Martin Buck, Tamworth, Staffs
In many ways there is a risk that Live8 helps mask the issues facing the leaders in the G8 summit. With the inevitable simplification of the issues involved it may allow the G8 leaders to get away with popularly writing off debt (laudable, yes), while at the same time continuing to tie poor countries to enforced privatisation and trade liberalisation. We have to hope that others, more aware of development politics will be able to make themselves heard above U2 or Coldplay...
At present amoung young and old there is a widespread apathy. Therefore, I think that it is a good for anyone to contribute to political debate or action, whatever thier profession. We should not just encourage politicians to be political, as they can't possibly represent all aspects of society today.
Zoe, Bishops stortford
Unelected or not, Geldof's views on Africa are closer to mine than any of world leaders and most politicians. Whether the likes of the Spice Girls and others really care or know about the issues, is immaterial. Live 8 has got all the pundits, commentators and politicians talking about Africa, and sent it to the top of the Agenda - Perfect.
Dave , Crawley
Bono, Geldof and their fellow pop stars are not our leaders, but they are, for once, providing a leading example to us all.
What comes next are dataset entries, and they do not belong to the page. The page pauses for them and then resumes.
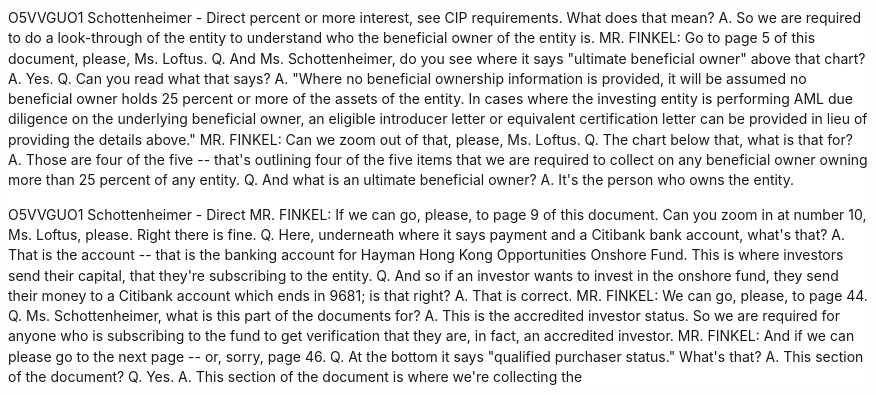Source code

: 

O5VVGUO1 Schottenheimer - Direct
percent or more interest, see CIP requirements.
What does that mean?
A. So we are required to do a look-through of the entity to
understand who the beneficial owner of the entity is.
MR. FINKEL: Go to page 5 of this document, please,
Ms. Loftus.
Q. And Ms. Schottenheimer, do you see where it says "ultimate
beneficial owner" above that chart?
A. Yes.
Q. Can you read what that says?
A. "Where no beneficial ownership information is provided, it
will be assumed no beneficial owner holds 25 percent or more of
the assets of the entity. In cases where the investing entity
is performing AML due diligence on the underlying beneficial
owner, an eligible introducer letter or equivalent
certification letter can be provided in lieu of providing the
details above."
MR. FINKEL: Can we zoom out of that, please,
Ms. Loftus.
Q. The chart below that, what is that for?
A. Those are four of the five -- that's outlining four of the
five items that we are required to collect on any beneficial
owner owning more than 25 percent of any entity.
Q. And what is an ultimate beneficial owner?
A. It's the person who owns the entity.



O5VVGUO1 Schottenheimer - Direct
MR. FINKEL: If we can go, please, to page 9 of this
document. Can you zoom in at number 10, Ms. Loftus, please.
Right there is fine.
Q. Here, underneath where it says payment and a Citibank bank
account, what's that?
A. That is the account -- that is the banking account for
Hayman Hong Kong Opportunities Onshore Fund. This is where
investors send their capital, that they're subscribing to the
entity.
Q. And so if an investor wants to invest in the onshore fund,
they send their money to a Citibank account which ends in 9681;
is that right?
A. That is correct.
MR. FINKEL: We can go, please, to page 44.
Q. Ms. Schottenheimer, what is this part of the documents for?
A. This is the accredited investor status. So we are required
for anyone who is subscribing to the fund to get verification
that they are, in fact, an accredited investor.
MR. FINKEL: And if we can please go to the next
page -- or, sorry, page 46.
Q. At the bottom it says "qualified purchaser status." What's
that?
A. This section of the document?
Q. Yes.
A. This section of the document is where we're collecting the

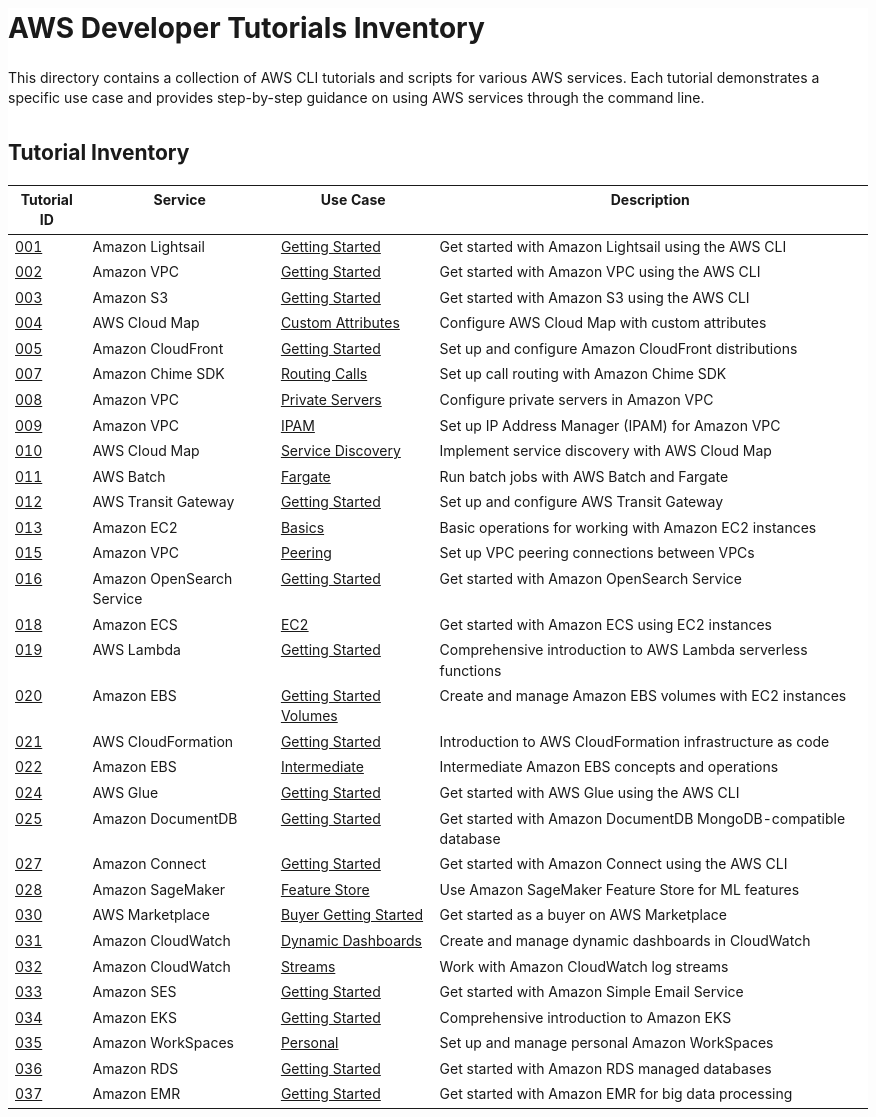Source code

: # AWS Developer Tutorials Inventory

This directory contains a collection of AWS CLI tutorials and scripts for various AWS services. Each tutorial demonstrates a specific use case and provides step-by-step guidance on using AWS services through the command line.

## Tutorial Inventory

| Tutorial ID | Service | Use Case | Description |
|-------------|---------|----------|-------------|
| [001](001-lightsail-gs/) | Amazon Lightsail | [Getting Started](001-lightsail-gs/) | Get started with Amazon Lightsail using the AWS CLI |
| [002](002-vpc-gs/) | Amazon VPC | [Getting Started](002-vpc-gs/) | Get started with Amazon VPC using the AWS CLI |
| [003](003-s3-gettingstarted/) | Amazon S3 | [Getting Started](003-s3-gettingstarted/) | Get started with Amazon S3 using the AWS CLI |
| [004](004-cloudmap-custom-attributes/) | AWS Cloud Map | [Custom Attributes](004-cloudmap-custom-attributes/) | Configure AWS Cloud Map with custom attributes |
| [005](005-cloudfront-gettingstarted/) | Amazon CloudFront | [Getting Started](005-cloudfront-gettingstarted/) | Set up and configure Amazon CloudFront distributions |
| [007](007-chimesdk-routingcalls/) | Amazon Chime SDK | [Routing Calls](007-chimesdk-routingcalls/) | Set up call routing with Amazon Chime SDK |
| [008](008-vpc-private-servers-gs/) | Amazon VPC | [Private Servers](008-vpc-private-servers-gs/) | Configure private servers in Amazon VPC |
| [009](009-vpc-ipam-gs/) | Amazon VPC | [IPAM](009-vpc-ipam-gs/) | Set up IP Address Manager (IPAM) for Amazon VPC |
| [010](010-cloudmap-service-discovery/) | AWS Cloud Map | [Service Discovery](010-cloudmap-service-discovery/) | Implement service discovery with AWS Cloud Map |
| [011](011-getting-started-batch-fargate/) | AWS Batch | [Fargate](011-getting-started-batch-fargate/) | Run batch jobs with AWS Batch and Fargate |
| [012](012-transitgateway-gettingstarted/) | AWS Transit Gateway | [Getting Started](012-transitgateway-gettingstarted/) | Set up and configure AWS Transit Gateway |
| [013](013-ec2-basics/) | Amazon EC2 | [Basics](013-ec2-basics/) | Basic operations for working with Amazon EC2 instances |
| [015](015-vpc-peering/) | Amazon VPC | [Peering](015-vpc-peering/) | Set up VPC peering connections between VPCs |
| [016](016-opensearch-service-gs/) | Amazon OpenSearch Service | [Getting Started](016-opensearch-service-gs/) | Get started with Amazon OpenSearch Service |
| [018](018-ecs-ec2/) | Amazon ECS | [EC2](018-ecs-ec2/) | Get started with Amazon ECS using EC2 instances |
| [019](019-lambda-gettingstarted/) | AWS Lambda | [Getting Started](019-lambda-gettingstarted/) | Comprehensive introduction to AWS Lambda serverless functions |
| [020](020-ebs-gs-volumes/) | Amazon EBS | [Getting Started Volumes](020-ebs-gs-volumes/) | Create and manage Amazon EBS volumes with EC2 instances |
| [021](021-cloudformation-gs/) | AWS CloudFormation | [Getting Started](021-cloudformation-gs/) | Introduction to AWS CloudFormation infrastructure as code |
| [022](022-ebs-intermediate/) | Amazon EBS | [Intermediate](022-ebs-intermediate/) | Intermediate Amazon EBS concepts and operations |
| [024](024-glue-gs/) | AWS Glue | [Getting Started](024-glue-gs/) | Get started with AWS Glue using the AWS CLI |
| [025](025-documentdb-gs/) | Amazon DocumentDB | [Getting Started](025-documentdb-gs/) | Get started with Amazon DocumentDB MongoDB-compatible database |
| [027](027-connect-gs/) | Amazon Connect | [Getting Started](027-connect-gs/) | Get started with Amazon Connect using the AWS CLI |
| [028](028-sagemaker-featurestore/) | Amazon SageMaker | [Feature Store](028-sagemaker-featurestore/) | Use Amazon SageMaker Feature Store for ML features |
| [030](030-marketplace-buyer-gs/) | AWS Marketplace | [Buyer Getting Started](030-marketplace-buyer-gs/) | Get started as a buyer on AWS Marketplace |
| [031](031-cloudwatch-dynamicdash/) | Amazon CloudWatch | [Dynamic Dashboards](031-cloudwatch-dynamicdash/) | Create and manage dynamic dashboards in CloudWatch |
| [032](032-cloudwatch-streams/) | Amazon CloudWatch | [Streams](032-cloudwatch-streams/) | Work with Amazon CloudWatch log streams |
| [033](033-ses-gs/) | Amazon SES | [Getting Started](033-ses-gs/) | Get started with Amazon Simple Email Service |
| [034](034-eks-gs/) | Amazon EKS | [Getting Started](034-eks-gs/) | Comprehensive introduction to Amazon EKS |
| [035](035-workspaces-personal/) | Amazon WorkSpaces | [Personal](035-workspaces-personal/) | Set up and manage personal Amazon WorkSpaces |
| [036](036-rds-gs/) | Amazon RDS | [Getting Started](036-rds-gs/) | Get started with Amazon RDS managed databases |
| [037](037-emr-gs/) | Amazon EMR | [Getting Started](037-emr-gs/) | Get started with Amazon EMR for big data processing |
Nothing is to stop you, I or anyone else standing up against injustice, except for our own appathy. If we're going to raise a critical eye, we should turn it on ourselves and ask what contribution we are making to stand up for the rights of those who have no voice. Thank God for men of concience like Bono and Geldof who go with their convictions, I pray that you and I will follow their example.
As the great Homer Simpson once said, "rock stars, is there anything they don't know?!"
Nat , Birkenhead
As far as I can see Bono & Geldof are only doing good by raising awarness and to criticise this seems a little unjustified.
Cathal Black, Dublin
I'm tired of hearing pop stars going on about the world¿s problems; they come across to me like a bunch of rich but guilty socialists.
You just need to listen to the genius lyrics of Busted's "Sleeping With The Light On" to realise that even our best musicians are completely up to date with modern politics.
Gavin McMenemy, Edinburgh
Sure you can take a cynical view of the Live 8 concert and argue that it is doing nothing more than helping a bunch of overpaid musicians to sell even more records, but I agree with the comment above that in this day and age of political apathy, having new political role models to aspire to and motivate people into action is no bad thing at all. But why should it be limited to the music industry? The top earners in the sporting world are reaping hundreds of millions of pounds every year for their talents, I've no doubt far more than the highest paid music stars to appear at Live 8. Where is their contribution?
Kenny, Nottingham, England
I am not sure that I am comfortable with rock stars telling elected officials how to run the world. But, let's face it, if elected officials were doing a proper job, the likes of Bono and Bob Geldof would not need to get involved.
Jayne, Slough, England
I could not agree more. The virtue that Bono and Geldof seem to lack is humility. I find their contributions to the debate on poverty are hectoring, simplistic and hysterical. They seem utterly certain that they have the answers to the world's problems and I would quite like to tell the 2 of them where to stick it!